According to the Velocity Frequent Flyer CEO, “The biggest challenge of running this predictive analytics program is finding and keeping great analysts and data planners.
“These planners are a scarce resource and we are lucky to have some great people in our team who really understand the importance of the member experience – not just the power of the data.”
Finding talent locally is a “difficult task” because of the short supply of data analysts but Virgin is alleviating the problem with technology and data engineers.
“Great engineers – like the team here at Velocity – are the new ‘unicorns’,” Schuster said.
“As automation becomes ever more vital the engineers will become increasingly important to the business models of the future.”
Responsible data use
Predictive analytics walks a fine line between anticipating and preemptively responding to customer behaviour and unsettling consumers, often unaware of modern data collection and use — rampant in some instances.
The responsible use of data, however, is rarely creepy, Schuster says, a point reinforced by members’ positive response to personalisation and relevant messaging.

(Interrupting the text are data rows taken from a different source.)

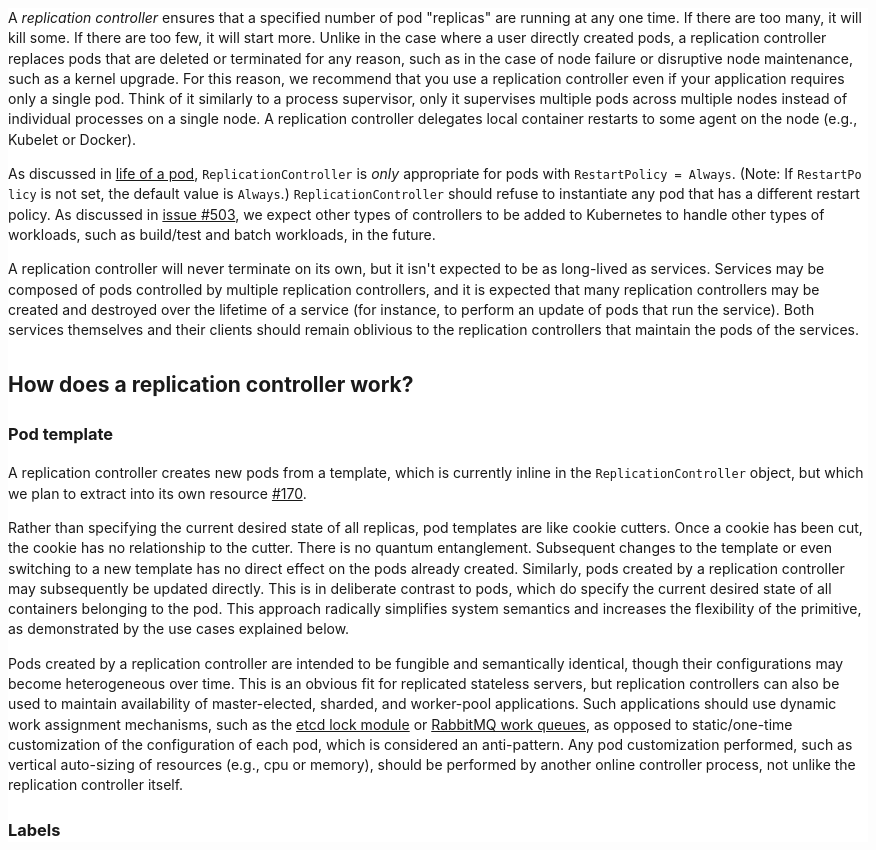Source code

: A _replication controller_ ensures that a specified number of pod "replicas" are running at any one time.  If there are too many, it will kill some.  If there are too few, it will start more. Unlike in the case where a user directly created pods, a replication controller replaces pods that are deleted or terminated for any reason, such as in the case of node failure or disruptive node maintenance, such as a kernel upgrade. For this reason, we recommend that you use a replication controller even if your application requires only a single pod. Think of it similarly to a process supervisor, only it supervises multiple pods across multiple nodes instead of individual processes on a single node.  A replication controller delegates local container restarts to some agent on the node (e.g., Kubelet or Docker).

As discussed in [life of a pod](pod-states.md), `ReplicationController` is *only* appropriate for pods with `RestartPolicy = Always`. (Note: If `RestartPolicy` is not set, the default value is `Always`.)  `ReplicationController` should refuse to instantiate any pod that has a different restart policy. As discussed in [issue #503](http://issue.k8s.io/503#issuecomment-50169443), we expect other types of controllers to be added to Kubernetes to handle other types of workloads, such as build/test and batch workloads, in the future.

A replication controller will never terminate on its own, but it isn't expected to be as long-lived as services. Services may be composed of pods controlled by multiple replication controllers, and it is expected that many replication controllers may be created and destroyed over the lifetime of a service (for instance, to perform an update of pods that run the service). Both services themselves and their clients should remain oblivious to the replication controllers that maintain the pods of the services.

## How does a replication controller work?

### Pod template

A replication controller creates new pods from a template, which is currently inline in the `ReplicationController` object, but which we plan to extract into its own resource [#170](http://issue.k8s.io/170).

Rather than specifying the current desired state of all replicas, pod templates are like cookie cutters. Once a cookie has been cut, the cookie has no relationship to the cutter. There is no quantum entanglement. Subsequent changes to the template or even switching to a new template has no direct effect on the pods already created. Similarly, pods created by a replication controller may subsequently be updated directly. This is in deliberate contrast to pods, which do specify the current desired state of all containers belonging to the pod. This approach radically simplifies system semantics and increases the flexibility of the primitive, as demonstrated by the use cases explained below.

Pods created by a replication controller are intended to be fungible and semantically identical, though their configurations may become heterogeneous over time. This is an obvious fit for replicated stateless servers, but replication controllers can also be used to maintain availability of master-elected, sharded, and worker-pool applications. Such applications should use dynamic work assignment mechanisms, such as the [etcd lock module](https://coreos.com/docs/distributed-configuration/etcd-modules/) or [RabbitMQ work queues](https://www.rabbitmq.com/tutorials/tutorial-two-python.html), as opposed to static/one-time customization of the configuration of each pod, which is considered an anti-pattern. Any pod customization performed, such as vertical auto-sizing of resources (e.g., cpu or memory), should be performed by another online controller process, not unlike the replication controller itself.

### Labels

“We place great emphasis on respect – a principle which helps us ensure we are responsible in the way data is used. Members recognise this and appreciate the way it helps them to target their behaviours and reach their travel or personal goals sooner.”
For organisations considering predictive analytics, Schuster urges a fail fast approach with a well resourced program.
“Don’t be afraid of failing fast, but just ensure that you learn faster. I believe it’s also best practice to hire the best people that you can afford – don’t cut corners as the people are more important than the technology.”